Turn the lines of the entries below into a JSON list of strings, one string per line, skipping blank lines. Leave the pictures out.

Collected data entries:

## Start

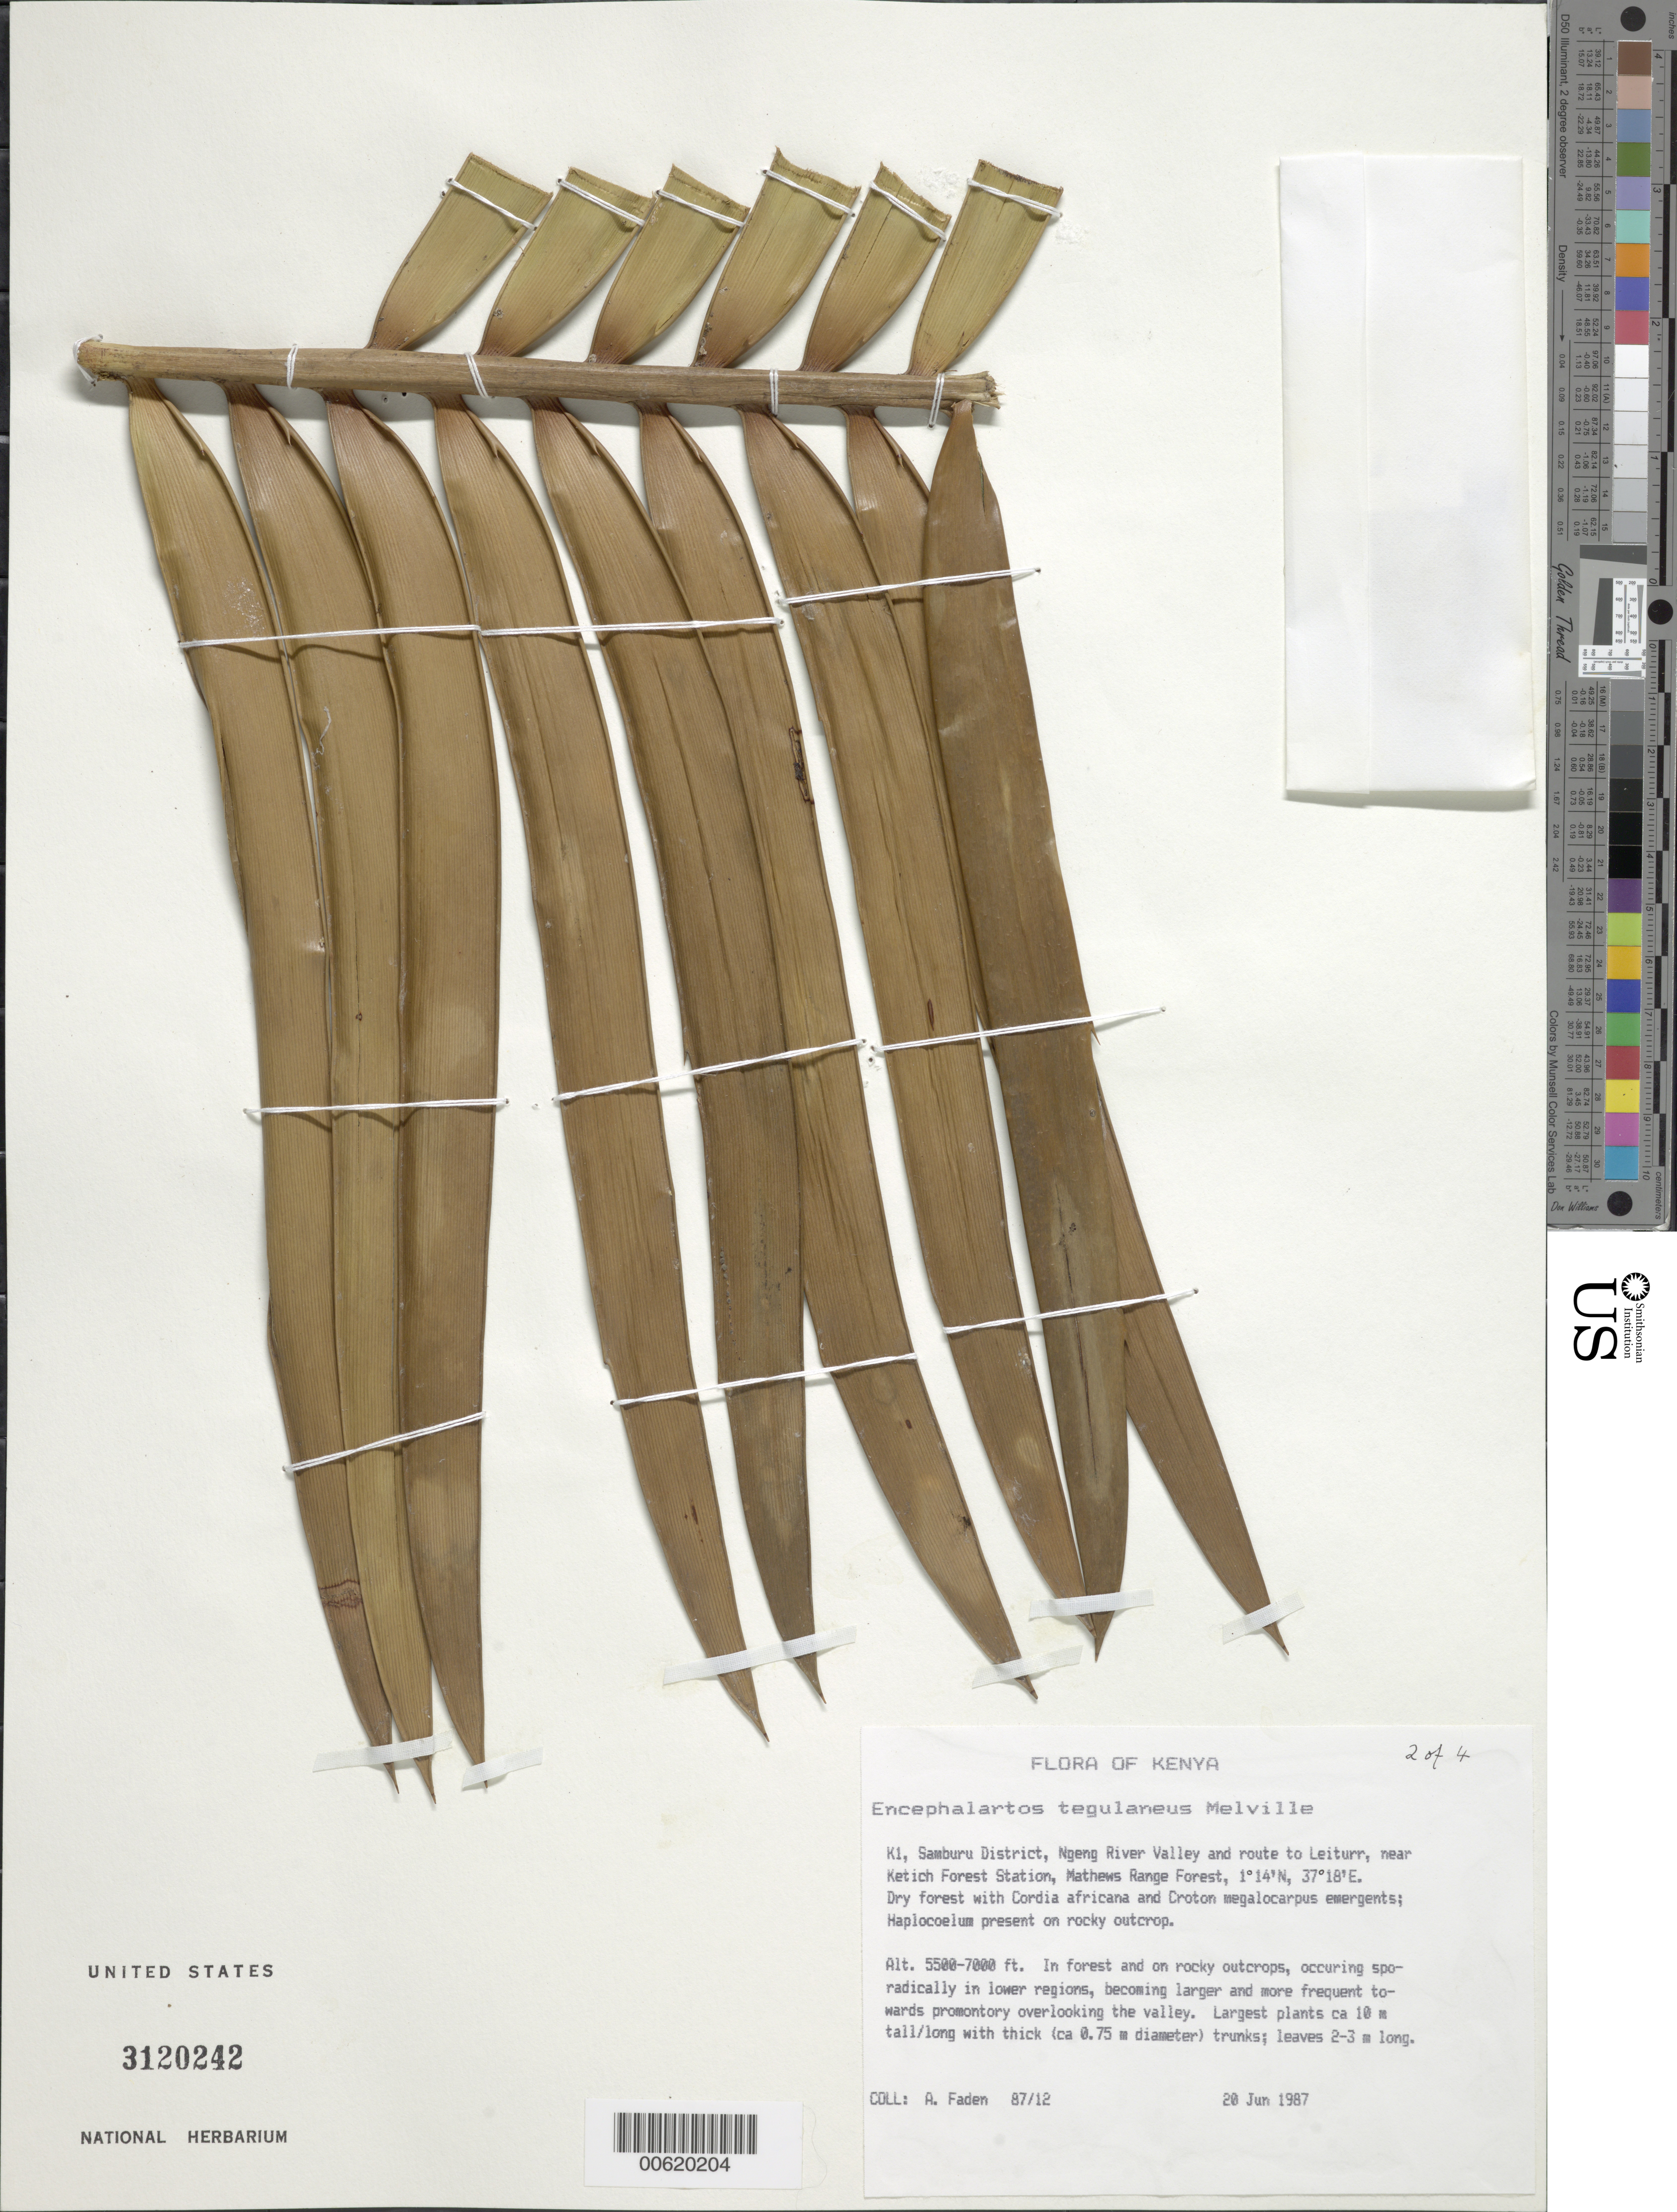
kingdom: Plantae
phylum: Tracheophyta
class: Cycadopsida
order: Cycadales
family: Zamiaceae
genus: Encephalartos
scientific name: Encephalartos tegulaneus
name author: Melville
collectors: A. J. Faden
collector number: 8712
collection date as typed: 20 Jun 1987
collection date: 1987-06-20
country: Kenya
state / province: Samburu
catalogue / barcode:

## End

EXERCISE OUTPUT:
[
  "kingdom: Plantae",
  "phylum: Tracheophyta",
  "class: Cycadopsida",
  "order: Cycadales",
  "family: Zamiaceae",
  "genus: Encephalartos",
  "scientific name: Encephalartos tegulaneus",
  "name author: Melville",
  "collectors: A. J. Faden",
  "collector number: 8712",
  "collection date as typed: 20 Jun 1987",
  "collection date: 1987-06-20",
  "country: Kenya",
  "state / province: Samburu",
  "catalogue / barcode:"
]